Talvez o mais comovedor de Julieta seja como são descritas, com poucos traços, as relações entre mãe e filha quando o pior, seja a doença ou a loucura, está presente. Bastam apenas alguns segundos focados em um rosto, o da atriz Susi Sánchez, ou um gesto, o de uma menina dando banho em sua mãe deprimida, numa cruel inversão de papéis. Almodóvar recorda que vem de um lugar onde isso é comum: as filhas cuidam das mães, as mulheres cuidam das outras mulheres. Essa raiz manchega está presente no filme, mas também outras condutas que lhe foi mais difícil assumir. “Eu não sou mãe, mas neste filme tentei me sentir mãe para compreender certas atitudes, por exemplo que, para uma mulher jovem, a filha é mais importante que sua própria mãe. E isso, que talvez não compartilhe e que não deixa de ser algo muito cruel para mim, é assim mesmo”. Com este filme, sua compreensão do mundo feminino parece mais funda que nunca. “Ainda vão me perguntar mil vezes sobre o universo feminino e direi que, na verdade, não é nada tão excepcional. Não são tão difíceis como pensam, embora sejam misteriosas o bastante para que eu as transforme num excelente sujeito dramático. Vivemos rodeados de mulheres, de mães, irmãs, de esposas. Trata-se de escutar um pouco o que acontece ao nosso redor e qualquer pode ter um universo feminino como o meu. Não sou tão especial. O problema, e falo sobretudo de Hollywood, é que a indústria do cinema não permite que se façam filmes de mulheres. Eu sou dono de meus filmes e por isso decido que meu protagonista será uma mulher como mais de 50 anos. O mais terrível é que a maioria dos roteiristas não se dão conta de que existem muitas mulheres entre 50 e 60 anos com as histórias mais maravilhosas que se podem contar”.

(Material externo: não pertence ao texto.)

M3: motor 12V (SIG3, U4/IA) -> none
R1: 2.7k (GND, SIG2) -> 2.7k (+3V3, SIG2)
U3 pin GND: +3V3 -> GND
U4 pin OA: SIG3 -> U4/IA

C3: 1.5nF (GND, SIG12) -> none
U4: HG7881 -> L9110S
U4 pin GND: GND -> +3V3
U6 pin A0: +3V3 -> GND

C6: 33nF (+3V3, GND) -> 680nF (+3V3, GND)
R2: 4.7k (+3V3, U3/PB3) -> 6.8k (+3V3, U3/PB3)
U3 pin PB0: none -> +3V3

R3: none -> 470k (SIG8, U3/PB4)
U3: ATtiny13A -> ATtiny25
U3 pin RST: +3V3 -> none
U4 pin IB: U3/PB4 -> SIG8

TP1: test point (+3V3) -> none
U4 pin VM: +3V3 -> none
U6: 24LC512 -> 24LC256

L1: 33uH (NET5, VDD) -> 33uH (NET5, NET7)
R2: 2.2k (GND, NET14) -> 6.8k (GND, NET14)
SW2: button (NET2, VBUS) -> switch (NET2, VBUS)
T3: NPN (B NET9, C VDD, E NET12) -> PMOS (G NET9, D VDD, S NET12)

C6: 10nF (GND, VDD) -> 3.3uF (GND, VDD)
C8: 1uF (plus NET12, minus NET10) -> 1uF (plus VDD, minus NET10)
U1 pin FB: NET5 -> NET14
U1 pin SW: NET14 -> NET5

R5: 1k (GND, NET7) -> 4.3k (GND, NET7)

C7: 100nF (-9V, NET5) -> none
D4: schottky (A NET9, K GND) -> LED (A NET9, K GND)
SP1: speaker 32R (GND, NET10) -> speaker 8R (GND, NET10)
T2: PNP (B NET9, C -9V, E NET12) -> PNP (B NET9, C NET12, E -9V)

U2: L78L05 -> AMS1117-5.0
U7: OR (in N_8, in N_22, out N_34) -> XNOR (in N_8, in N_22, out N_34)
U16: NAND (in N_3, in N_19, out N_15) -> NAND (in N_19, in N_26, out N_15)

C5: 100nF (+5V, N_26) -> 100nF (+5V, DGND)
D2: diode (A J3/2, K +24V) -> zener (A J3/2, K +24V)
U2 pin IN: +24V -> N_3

Uma dessas mulheres estende agora sua mão para escrever uma carta a um fantasma: “Eu te eduquei na mesma liberdade que meus pais me educaram (…). Nunca quis te falar disso, você era muito pequena para que te perturbasse com a amargura de minha culpa. Mesmo assim, você a percebeu (…) e apesar de meu silêncio acabei te transmitindo isso como um vírus”. Remetente: Julieta.